Pleistocene and Holocene basalts, hawaiites, mugearites, benmoreites, and trachytes from the northern part of the Harrat Rahat volcanic field, Kingdom of Saudi Arabia, were analyzed for Sr, Nd, Hf, and Pb isotopic compositions. Evolved trachytes with Mg number <0.1 (Mg# = Mg/[Mg+Fe²⁺], molar) have relatively radiogenic Sr isotopic compositions indicating that they were influenced by contamination probably in the upper crust. Volcanic rocks with Mg# >0.1, consisting chiefly of alkali basalts but encompassing hawaiites, mugearites, and benmoreites, show a limited range in Hf, Nd, Sr, and Pb isotopic compositions. Although the total Pb isotope variation is only 1 percent, the Pb isotope values correlate with Mg#, where the least radiogenic Pb is in samples with the lowest Mg#. The trend formed in Pb isotope space points toward an unradiogenic Pb composition that is similar to the Pb isotopic composition of lower crust of the Precambrian Arabian-Nubian Shields, as well as to feldspars and galena in the upper crust of the western Arabian Shield. This trend is interpreted as progressive but overall minor (no more than 5 weight percent) assimilation of shield rocks, or their partial melts, during fractional crystallization.

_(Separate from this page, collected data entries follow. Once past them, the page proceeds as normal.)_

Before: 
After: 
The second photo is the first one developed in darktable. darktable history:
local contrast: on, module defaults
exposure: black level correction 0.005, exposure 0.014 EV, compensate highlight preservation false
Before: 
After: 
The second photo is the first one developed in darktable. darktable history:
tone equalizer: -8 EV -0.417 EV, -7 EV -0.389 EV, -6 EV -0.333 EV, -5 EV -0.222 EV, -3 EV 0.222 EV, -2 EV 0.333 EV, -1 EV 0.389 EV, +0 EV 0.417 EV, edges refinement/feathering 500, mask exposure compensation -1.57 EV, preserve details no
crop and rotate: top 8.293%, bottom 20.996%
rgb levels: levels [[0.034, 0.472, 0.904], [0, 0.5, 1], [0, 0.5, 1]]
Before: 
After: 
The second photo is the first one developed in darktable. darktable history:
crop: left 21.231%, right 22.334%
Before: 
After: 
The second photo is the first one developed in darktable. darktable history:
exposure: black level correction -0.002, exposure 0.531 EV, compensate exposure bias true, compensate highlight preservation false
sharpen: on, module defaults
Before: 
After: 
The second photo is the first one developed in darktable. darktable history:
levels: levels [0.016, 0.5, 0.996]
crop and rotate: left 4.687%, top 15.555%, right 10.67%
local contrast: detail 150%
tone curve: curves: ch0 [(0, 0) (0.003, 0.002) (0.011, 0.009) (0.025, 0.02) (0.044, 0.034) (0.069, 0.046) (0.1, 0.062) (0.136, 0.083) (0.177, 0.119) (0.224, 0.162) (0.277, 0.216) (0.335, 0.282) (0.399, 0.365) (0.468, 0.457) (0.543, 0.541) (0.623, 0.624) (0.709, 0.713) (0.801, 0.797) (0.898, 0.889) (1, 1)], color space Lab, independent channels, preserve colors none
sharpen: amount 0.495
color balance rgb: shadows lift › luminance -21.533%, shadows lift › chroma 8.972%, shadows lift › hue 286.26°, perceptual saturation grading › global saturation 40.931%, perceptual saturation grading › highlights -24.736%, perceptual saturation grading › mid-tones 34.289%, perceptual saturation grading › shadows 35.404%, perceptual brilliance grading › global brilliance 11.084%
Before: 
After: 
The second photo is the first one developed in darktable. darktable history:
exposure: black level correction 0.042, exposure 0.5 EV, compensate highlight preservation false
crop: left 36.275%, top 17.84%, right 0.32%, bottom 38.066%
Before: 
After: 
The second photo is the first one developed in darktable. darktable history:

Isotopic compositions of the least evolved northern Harrat Rahat magmas are most similar among analyzed Arabian harrats to depleted spreading-ridge basalts of the active Red Sea rift, but isotopic values are displaced toward those of spreading-ridge basalts of the Gulf of Aden that are proximal to the site of the Afar mantle plume. The Pb isotopic compositions very near the Northern Hemisphere Reference Line indicate no discernable lithospheric contribution to yield the parental basalts of northern Harrat Rahat, and their isotopic compositions are consistent with derivation predominantly from depleted Northern Hemisphere asthenosphere with a subordinate (20–30 weight percent) component from the Afar mantle plume.

Trace-element variations show that appreciable portions of melting were in the garnet stability field, confirming the sub-lithospheric origin of the magmas, and that melting extents were low, accounting for the alkalic, trace-element-enriched character of the suite. The presence of possible Afar mantle beneath the western part of the Arabian Shield and its absence beneath the Red Sea rift may result from capture and channelized flow along high-relief structures incised into the base of the sub-continental lithosphere, as revealed by geophysical images.